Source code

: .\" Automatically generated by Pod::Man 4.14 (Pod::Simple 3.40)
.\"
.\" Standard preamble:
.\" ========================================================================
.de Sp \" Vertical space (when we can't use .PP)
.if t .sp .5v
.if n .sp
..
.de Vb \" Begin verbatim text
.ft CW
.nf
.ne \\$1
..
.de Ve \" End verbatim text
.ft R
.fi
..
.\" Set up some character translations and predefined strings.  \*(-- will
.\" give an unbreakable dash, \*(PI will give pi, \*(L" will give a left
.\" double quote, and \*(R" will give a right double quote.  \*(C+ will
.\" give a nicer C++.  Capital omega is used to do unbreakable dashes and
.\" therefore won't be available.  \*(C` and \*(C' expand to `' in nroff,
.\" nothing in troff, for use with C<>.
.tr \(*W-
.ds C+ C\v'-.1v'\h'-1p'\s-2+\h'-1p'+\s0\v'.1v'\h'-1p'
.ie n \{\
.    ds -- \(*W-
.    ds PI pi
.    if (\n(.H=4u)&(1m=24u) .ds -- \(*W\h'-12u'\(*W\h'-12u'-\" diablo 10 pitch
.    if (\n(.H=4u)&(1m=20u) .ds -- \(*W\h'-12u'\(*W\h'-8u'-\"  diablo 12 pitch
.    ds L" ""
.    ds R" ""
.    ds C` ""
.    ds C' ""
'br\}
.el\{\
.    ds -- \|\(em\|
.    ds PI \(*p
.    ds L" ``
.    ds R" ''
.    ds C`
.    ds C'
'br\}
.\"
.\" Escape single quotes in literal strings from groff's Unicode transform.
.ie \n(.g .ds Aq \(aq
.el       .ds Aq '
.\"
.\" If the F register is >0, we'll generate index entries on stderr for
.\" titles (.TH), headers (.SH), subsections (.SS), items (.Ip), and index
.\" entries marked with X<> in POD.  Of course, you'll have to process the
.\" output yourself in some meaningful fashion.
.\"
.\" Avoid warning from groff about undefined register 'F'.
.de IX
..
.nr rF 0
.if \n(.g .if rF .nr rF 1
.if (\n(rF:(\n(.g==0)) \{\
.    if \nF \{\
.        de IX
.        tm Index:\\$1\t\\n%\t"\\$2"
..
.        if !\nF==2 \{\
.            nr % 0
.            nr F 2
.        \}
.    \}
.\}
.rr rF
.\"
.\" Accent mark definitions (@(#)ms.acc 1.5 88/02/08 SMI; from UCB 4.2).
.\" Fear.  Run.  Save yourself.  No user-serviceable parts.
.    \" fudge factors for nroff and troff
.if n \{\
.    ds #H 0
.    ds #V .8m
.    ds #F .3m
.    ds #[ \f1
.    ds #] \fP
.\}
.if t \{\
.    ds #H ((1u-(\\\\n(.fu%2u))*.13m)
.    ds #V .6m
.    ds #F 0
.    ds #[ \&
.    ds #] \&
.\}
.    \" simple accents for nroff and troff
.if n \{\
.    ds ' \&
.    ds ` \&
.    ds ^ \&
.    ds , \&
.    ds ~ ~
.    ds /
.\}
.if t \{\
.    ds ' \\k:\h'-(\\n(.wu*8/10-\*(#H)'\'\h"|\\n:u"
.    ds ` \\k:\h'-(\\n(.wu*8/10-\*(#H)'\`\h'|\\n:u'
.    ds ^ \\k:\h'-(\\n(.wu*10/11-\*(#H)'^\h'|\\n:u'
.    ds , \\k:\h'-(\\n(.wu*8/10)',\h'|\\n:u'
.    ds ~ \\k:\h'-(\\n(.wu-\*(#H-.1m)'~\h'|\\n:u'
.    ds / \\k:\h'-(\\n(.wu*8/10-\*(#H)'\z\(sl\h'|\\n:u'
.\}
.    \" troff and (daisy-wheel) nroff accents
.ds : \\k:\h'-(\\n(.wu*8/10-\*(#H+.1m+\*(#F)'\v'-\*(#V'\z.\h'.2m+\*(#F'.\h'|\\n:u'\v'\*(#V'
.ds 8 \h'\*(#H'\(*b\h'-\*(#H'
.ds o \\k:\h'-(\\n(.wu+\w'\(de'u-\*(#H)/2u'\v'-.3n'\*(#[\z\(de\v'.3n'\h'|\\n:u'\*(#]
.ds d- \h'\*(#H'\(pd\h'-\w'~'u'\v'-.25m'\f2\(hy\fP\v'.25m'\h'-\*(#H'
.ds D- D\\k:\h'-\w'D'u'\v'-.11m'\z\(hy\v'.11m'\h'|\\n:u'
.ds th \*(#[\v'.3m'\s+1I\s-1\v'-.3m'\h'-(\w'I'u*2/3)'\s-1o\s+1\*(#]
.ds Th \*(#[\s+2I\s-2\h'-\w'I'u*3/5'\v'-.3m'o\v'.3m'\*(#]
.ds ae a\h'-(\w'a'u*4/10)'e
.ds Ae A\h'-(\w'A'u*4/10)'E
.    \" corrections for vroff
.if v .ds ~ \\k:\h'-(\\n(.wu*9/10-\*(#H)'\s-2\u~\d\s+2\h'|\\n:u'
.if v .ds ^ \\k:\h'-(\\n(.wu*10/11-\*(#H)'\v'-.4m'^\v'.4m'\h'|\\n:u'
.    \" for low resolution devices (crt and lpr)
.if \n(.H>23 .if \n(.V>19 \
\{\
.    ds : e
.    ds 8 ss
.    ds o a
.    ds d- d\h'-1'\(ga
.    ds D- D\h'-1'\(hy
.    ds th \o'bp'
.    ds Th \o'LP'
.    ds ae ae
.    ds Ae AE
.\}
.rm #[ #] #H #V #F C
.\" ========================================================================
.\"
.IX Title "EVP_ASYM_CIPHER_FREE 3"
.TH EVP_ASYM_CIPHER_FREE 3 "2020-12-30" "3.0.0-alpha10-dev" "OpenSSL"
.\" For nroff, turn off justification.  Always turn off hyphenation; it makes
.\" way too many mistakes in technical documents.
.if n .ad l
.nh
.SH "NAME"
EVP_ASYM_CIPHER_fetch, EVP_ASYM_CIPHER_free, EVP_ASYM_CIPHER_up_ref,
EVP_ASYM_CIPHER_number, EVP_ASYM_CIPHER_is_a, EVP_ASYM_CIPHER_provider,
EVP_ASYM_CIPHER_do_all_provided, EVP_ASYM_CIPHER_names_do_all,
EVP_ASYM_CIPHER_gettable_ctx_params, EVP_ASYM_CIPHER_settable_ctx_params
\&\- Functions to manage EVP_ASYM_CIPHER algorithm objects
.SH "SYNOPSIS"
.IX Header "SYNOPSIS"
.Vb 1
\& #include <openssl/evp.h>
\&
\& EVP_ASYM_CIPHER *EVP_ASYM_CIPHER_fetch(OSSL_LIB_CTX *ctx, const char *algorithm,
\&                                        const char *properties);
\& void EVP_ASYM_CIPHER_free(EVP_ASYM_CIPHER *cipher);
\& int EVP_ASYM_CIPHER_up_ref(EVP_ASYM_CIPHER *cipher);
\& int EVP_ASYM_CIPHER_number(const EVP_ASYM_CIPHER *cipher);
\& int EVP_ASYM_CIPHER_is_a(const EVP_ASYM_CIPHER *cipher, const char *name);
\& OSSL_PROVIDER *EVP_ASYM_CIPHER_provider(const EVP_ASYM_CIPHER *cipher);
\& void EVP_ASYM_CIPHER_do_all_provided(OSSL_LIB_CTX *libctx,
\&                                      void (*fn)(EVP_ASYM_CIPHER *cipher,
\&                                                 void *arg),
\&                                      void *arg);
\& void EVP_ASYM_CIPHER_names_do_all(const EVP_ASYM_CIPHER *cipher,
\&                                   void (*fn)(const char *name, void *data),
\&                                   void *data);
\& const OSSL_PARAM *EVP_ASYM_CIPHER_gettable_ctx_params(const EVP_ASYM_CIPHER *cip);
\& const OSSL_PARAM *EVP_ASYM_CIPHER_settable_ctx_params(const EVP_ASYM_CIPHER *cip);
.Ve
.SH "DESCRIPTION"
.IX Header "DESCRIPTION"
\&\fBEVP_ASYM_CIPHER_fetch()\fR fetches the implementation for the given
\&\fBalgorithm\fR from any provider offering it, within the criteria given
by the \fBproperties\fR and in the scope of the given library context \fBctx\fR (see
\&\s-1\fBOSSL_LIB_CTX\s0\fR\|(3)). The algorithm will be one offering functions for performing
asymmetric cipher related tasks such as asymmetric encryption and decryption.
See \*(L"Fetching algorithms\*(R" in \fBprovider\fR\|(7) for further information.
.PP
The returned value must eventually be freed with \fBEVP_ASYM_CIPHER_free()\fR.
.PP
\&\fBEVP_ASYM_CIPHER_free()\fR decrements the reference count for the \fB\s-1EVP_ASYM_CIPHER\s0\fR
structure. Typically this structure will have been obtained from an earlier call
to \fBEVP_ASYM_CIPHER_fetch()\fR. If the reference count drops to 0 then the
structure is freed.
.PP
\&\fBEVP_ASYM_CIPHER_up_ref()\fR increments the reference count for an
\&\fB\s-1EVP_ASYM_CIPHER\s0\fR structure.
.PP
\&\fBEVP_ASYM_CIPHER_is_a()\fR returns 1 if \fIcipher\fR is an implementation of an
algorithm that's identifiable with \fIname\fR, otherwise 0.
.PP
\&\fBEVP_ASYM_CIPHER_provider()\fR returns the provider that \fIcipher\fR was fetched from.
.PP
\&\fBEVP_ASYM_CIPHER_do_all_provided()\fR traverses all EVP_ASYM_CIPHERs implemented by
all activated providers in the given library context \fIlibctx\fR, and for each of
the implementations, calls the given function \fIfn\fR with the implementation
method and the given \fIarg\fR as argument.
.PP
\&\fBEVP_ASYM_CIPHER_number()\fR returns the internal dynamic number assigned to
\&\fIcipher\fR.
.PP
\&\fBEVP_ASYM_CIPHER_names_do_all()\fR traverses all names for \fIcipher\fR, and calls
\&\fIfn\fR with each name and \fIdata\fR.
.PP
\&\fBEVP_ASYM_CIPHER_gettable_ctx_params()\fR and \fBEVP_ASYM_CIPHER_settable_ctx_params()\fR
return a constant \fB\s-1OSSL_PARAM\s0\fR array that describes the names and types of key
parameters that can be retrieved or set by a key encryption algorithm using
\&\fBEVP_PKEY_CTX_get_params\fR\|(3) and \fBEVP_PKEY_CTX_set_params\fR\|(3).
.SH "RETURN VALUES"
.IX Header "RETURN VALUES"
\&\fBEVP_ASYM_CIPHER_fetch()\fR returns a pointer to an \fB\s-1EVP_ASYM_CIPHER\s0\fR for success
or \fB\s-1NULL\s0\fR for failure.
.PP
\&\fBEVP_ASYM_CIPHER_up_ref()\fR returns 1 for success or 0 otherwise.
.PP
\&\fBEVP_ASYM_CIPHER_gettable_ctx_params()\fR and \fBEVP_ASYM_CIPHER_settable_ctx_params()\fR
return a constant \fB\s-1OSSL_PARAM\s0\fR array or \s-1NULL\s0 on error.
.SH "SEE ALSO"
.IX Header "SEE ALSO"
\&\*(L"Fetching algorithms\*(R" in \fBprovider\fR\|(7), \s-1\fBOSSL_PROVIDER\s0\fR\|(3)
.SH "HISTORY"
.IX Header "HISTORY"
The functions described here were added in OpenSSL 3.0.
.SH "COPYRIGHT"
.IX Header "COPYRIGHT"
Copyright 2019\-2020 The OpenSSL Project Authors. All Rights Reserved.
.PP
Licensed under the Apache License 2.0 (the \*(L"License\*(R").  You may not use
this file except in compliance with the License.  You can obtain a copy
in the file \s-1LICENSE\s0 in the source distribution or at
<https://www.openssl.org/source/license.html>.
+===+
### Work order
Transcribe only, please, the lines from the first line of the records through the line with "give a left". Both of those lines are included.

### Answer section
Source code

: .\" Automatically generated by Pod::Man 4.14 (Pod::Simple 3.40)
.\"
.\" Standard preamble:
.\" ========================================================================
.de Sp \" Vertical space (when we can't use .PP)
.if t .sp .5v
.if n .sp
..
.de Vb \" Begin verbatim text
.ft CW
.nf
.ne \\$1
..
.de Ve \" End verbatim text
.ft R
.fi
..
.\" Set up some character translations and predefined strings.  \*(-- will
.\" give an unbreakable dash, \*(PI will give pi, \*(L" will give a left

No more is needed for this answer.